◆ Task details ◆
Extract from the Kaoss Pad text below the passage that starts at the words "- Effects: 150" and stops after the words "on SD media.", keeping every word unchanged.

◆ Given text ◆
:::
Technical specifications
- Oscillator: User Samples; PCM for preset synth voices
- LFO: Multiple LFO options, waveforms and combinations of LFO with other effects
- Synthesis type: Several preset synth and drum voices; granular synthesis
- Filter: Multiple
- Aftertouch expression: no
- Velocity expression: no
- Storage memory: 4 Memory Slots and read/write to SD card (2GB Max)
- Effects: 150

Input/output
- Keyboard: none - XY-pad
- Left-hand control: FX Release; FX parameter ‘Hold’
- External control: Supports multiple configurations as a MIDI Controller for external hardware. MIDI configurations (e.g. X-Y pad configuration) can be stored as Program Files on SD media.
- Audio sample: 4 sample slots with unlimited overdub/resampling

= Kaoss Pad =

Audio effects unit

The Kaoss Pad is a sampler and audio effects processor launched by Korg in 1999. It allows users to record and process audio and apply various effects using an X-Y touchscreen. It has been used by artists including Radiohead, Muse, Brian Eno and Fear Factory.

== Features ==
The Kaoss Pad allows users to sample and loop audio and apply effects such as pitch-bending, flange, distortion, and delay using a touchscreen. According to the Guardian, while its effects technology was not new, the Kaoss Pad was distinguished by its intuitive design: "Anyone can pick one up and in a matter of seconds get the hang of it."
:::
◆ Data extracts ◆
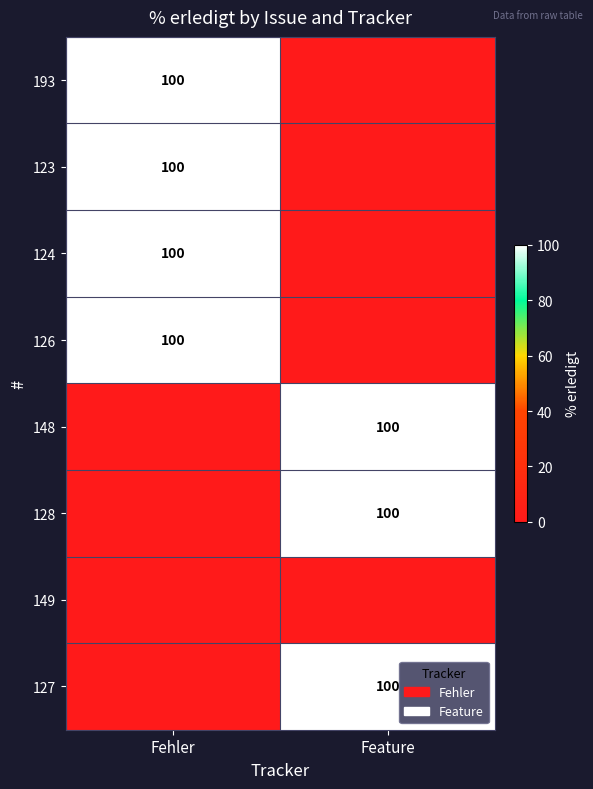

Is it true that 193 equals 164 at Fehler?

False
:::
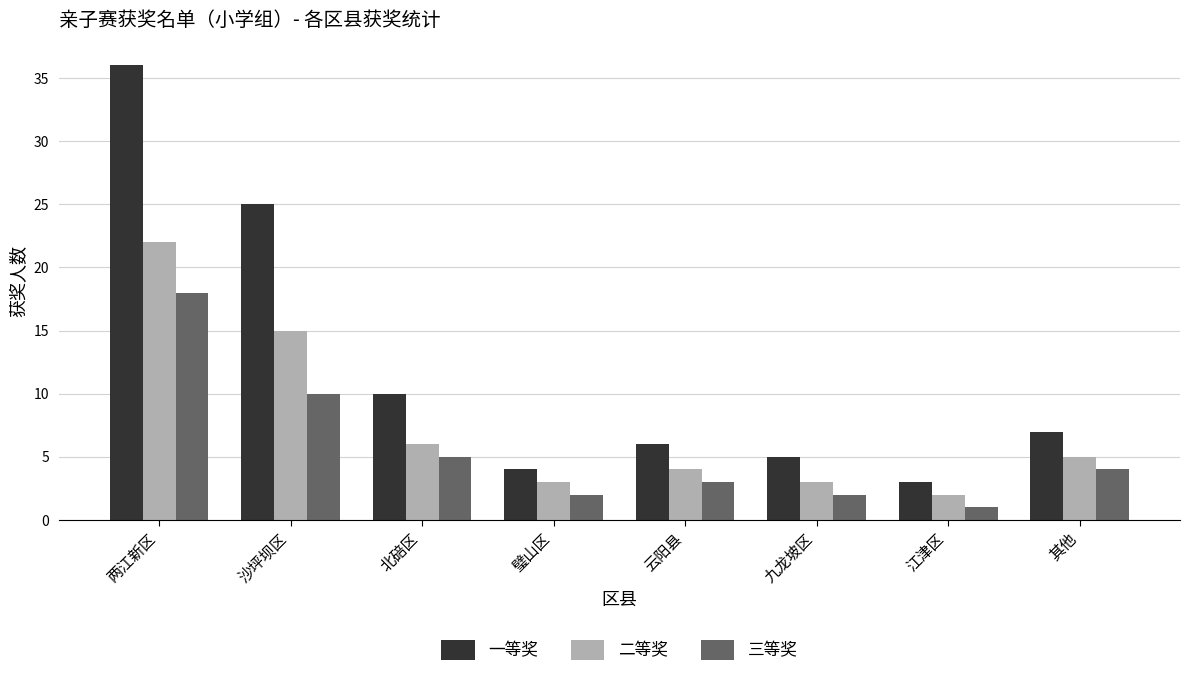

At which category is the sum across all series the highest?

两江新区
:::
◆ Problem solution ◆
- Effects: 150

Input/output
- Keyboard: none - XY-pad
- Left-hand control: FX Release; FX parameter ‘Hold’
- External control: Supports multiple configurations as a MIDI Controller for external hardware. MIDI configurations (e.g. X-Y pad configuration) can be stored as Program Files on SD media.